Bu nedenle WHO ve Gıda Örgütü (FAO) katkı maddeleri üzerine çalışıyor. Kanserin yanı sıra kalp hastalıkları ve Tip 2 diyabet riski de analiz ediliyor. WHO 1981’den bu yana günlük 40 miligramlık aspartam tüketiminin güvenli olduğunu söylüyor ve bu tarihten beri önlemleri artıracak “yeterli sebep” bulunamadı.
Dolayısıyla günlük güvenli limit, vücut kilosu başına 40 mg olarak devam ediyor.
Tabii bu hedef değil, aşılmaması gereken limit. Ancak vücut kilosuna göre tavsiye verildiği için çocuklarda bu limit daha düşük.
Dr. Branca, akşam yemeklerinde bir şişe gazlı içeceğin masada bulunmasının iyi bir davranış olmadığını, çocukların bunu hayatları boyunca alışkanlık haline getirebileceğini söylüyor.
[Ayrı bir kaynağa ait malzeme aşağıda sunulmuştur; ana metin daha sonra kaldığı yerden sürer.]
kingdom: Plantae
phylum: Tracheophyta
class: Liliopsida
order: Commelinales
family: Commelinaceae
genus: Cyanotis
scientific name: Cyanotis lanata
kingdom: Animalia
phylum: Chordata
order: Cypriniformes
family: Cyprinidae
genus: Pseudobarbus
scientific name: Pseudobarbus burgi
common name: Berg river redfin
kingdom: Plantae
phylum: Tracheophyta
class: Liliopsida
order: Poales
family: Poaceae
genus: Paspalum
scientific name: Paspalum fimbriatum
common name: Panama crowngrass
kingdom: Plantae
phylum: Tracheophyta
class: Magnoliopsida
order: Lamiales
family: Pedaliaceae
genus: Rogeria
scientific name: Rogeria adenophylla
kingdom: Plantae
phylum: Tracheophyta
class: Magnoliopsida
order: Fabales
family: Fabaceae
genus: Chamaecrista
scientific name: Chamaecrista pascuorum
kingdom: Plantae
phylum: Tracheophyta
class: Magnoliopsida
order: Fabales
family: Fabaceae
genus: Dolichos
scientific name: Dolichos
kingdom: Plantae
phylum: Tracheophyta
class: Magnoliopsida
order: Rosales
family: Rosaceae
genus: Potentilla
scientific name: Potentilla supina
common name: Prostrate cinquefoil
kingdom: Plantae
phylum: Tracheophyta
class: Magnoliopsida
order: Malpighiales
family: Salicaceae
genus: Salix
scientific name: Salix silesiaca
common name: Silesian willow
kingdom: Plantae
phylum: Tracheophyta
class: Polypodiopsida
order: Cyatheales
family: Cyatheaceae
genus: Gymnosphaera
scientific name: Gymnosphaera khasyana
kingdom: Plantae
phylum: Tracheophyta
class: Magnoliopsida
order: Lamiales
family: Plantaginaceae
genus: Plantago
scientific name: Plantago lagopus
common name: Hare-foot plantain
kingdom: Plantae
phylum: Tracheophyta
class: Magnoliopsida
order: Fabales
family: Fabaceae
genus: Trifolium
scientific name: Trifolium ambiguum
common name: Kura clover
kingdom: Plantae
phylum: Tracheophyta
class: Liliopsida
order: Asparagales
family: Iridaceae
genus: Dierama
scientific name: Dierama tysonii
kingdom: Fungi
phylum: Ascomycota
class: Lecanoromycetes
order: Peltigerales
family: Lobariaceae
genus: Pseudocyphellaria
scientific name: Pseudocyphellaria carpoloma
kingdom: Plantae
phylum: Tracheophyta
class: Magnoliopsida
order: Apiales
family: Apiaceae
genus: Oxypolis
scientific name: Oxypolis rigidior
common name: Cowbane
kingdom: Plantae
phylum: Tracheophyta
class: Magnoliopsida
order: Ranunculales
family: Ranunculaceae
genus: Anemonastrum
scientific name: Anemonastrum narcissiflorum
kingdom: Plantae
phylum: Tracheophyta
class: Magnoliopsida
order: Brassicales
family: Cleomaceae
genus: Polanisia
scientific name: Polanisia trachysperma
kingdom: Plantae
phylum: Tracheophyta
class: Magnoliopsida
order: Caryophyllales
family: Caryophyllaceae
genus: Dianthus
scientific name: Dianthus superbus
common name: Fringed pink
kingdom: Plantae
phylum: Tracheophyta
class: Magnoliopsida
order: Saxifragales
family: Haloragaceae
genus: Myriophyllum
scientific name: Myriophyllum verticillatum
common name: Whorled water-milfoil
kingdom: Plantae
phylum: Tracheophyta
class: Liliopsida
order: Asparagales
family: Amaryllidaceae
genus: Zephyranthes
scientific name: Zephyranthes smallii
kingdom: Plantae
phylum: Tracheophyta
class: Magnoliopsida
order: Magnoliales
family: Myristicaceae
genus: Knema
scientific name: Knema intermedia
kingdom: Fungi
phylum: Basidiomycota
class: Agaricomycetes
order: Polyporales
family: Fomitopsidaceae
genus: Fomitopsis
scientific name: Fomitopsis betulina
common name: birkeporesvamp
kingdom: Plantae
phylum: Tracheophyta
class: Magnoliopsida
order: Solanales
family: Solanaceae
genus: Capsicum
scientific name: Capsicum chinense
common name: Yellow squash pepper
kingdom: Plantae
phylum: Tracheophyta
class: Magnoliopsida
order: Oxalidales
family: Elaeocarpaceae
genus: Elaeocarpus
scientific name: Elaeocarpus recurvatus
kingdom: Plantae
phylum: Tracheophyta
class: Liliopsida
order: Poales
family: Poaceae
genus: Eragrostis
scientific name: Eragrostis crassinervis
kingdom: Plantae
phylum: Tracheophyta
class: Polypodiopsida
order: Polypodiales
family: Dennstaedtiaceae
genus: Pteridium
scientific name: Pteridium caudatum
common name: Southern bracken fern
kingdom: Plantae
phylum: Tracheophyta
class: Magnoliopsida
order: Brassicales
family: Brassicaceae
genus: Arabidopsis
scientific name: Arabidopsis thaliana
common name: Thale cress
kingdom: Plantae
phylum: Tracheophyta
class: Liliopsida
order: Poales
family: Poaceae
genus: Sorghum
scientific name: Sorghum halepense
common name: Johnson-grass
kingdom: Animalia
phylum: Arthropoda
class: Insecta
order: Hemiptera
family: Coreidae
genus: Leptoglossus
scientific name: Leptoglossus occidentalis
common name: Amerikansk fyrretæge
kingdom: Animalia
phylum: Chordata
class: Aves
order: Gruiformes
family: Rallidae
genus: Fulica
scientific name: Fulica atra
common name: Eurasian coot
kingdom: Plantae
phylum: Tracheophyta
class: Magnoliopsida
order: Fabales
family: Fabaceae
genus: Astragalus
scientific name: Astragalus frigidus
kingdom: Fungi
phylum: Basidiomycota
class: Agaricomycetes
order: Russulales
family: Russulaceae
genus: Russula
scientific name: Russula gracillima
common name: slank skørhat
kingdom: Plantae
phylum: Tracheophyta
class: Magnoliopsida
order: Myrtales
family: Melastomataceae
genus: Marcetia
Ayrıca tatlandırıcının kilo vermeye yaramadığına dair pek çok inceleme yayımlandığını belirtiyor.
Dolayısıyla onun tavsiyesi, hem şeker hem de tatlandırıcıyı daha az tüketmek. Ayrıca şirketlerin ürünlerini daha az tatlı ama yine de lezzetli hale getirmesini öneriyor.
Öne çıkan en büyük araştırma sorularından biri, aspartamın nasıl kansere yol açabileceği (eğer gerçekten yaparsa). WHO raporları, aspartamın kendisinin bağırsakta hızla diğer üç maddeye, fenilalanin, aspartik asit ve metanole, parçalandığını gösteriyor.
Ancak bunlar aynı zamanda kanserle bağlantılı olmayan çok çeşitli diğer yiyecekleri sindirme ürünü. Ayrıca araştırmacılar, aspartamın doğrudan insanların DNA’sında kanserli mutasyonlar yapmadığı sonucuna vardı. Vücuttaki iltihaplanma seviyelerini yükseltmesi diğer bir olasılık.
Uluslararası Tatlandırıcılar Birliği Genel Sekreteri Frances Hunt-Wood, çalışmanın “aspartamın güvenliğini bir kez daha teyit ettiğini” söyledi:
“Aspartam, tüm düşük kalorili/kalorisiz tatlandırıcılar gibi, dengeli bir beslenmenin parçası olarak kullanıldığında, tüketicilere kritik bir halk sağlığı hedefi olan şeker alımını azaltma seçeneği sunuyor.”
Aspartamı güvenle tüketemeyen insanlar da var. Onlar, aspartam parçalanırken salınan fenilalanini metabolize edemeyen, fenilketonüri veya PKU adı verilen kalıtsal hastalığı olan kişiler.